WHAT YOU ARE ASKED TO DO:
Beginning with the line that holds "Versos Paralelos", retype the rest of the listing exactly, last line included.

EXTRACTED RECORDS:
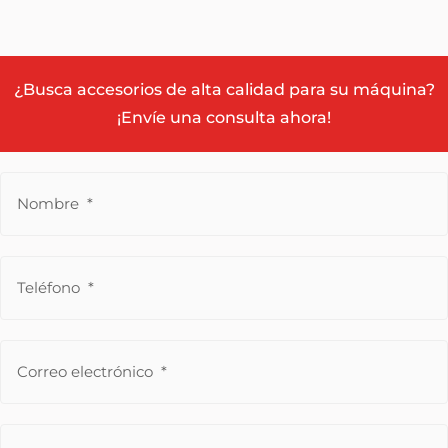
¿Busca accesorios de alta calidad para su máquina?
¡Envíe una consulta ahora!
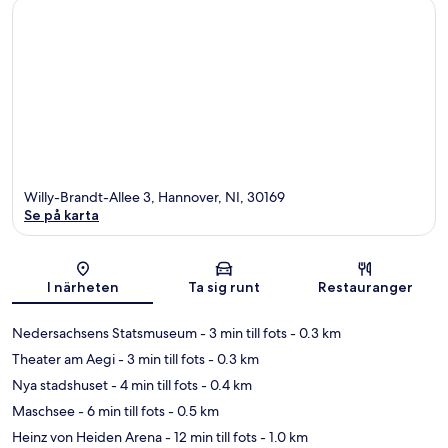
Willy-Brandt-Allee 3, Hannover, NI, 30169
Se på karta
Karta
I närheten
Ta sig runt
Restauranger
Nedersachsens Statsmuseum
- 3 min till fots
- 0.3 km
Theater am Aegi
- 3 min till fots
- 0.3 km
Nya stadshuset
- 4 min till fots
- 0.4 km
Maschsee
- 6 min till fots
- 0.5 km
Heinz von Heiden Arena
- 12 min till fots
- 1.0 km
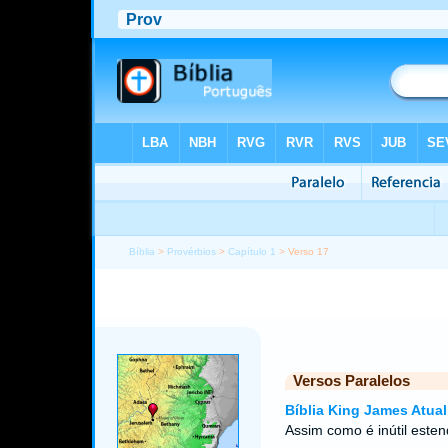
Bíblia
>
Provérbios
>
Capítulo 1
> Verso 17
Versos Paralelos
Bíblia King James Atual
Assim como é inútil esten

ANSWER SECTION:
Versos Paralelos
Bíblia King James Atual
Assim como é inútil esten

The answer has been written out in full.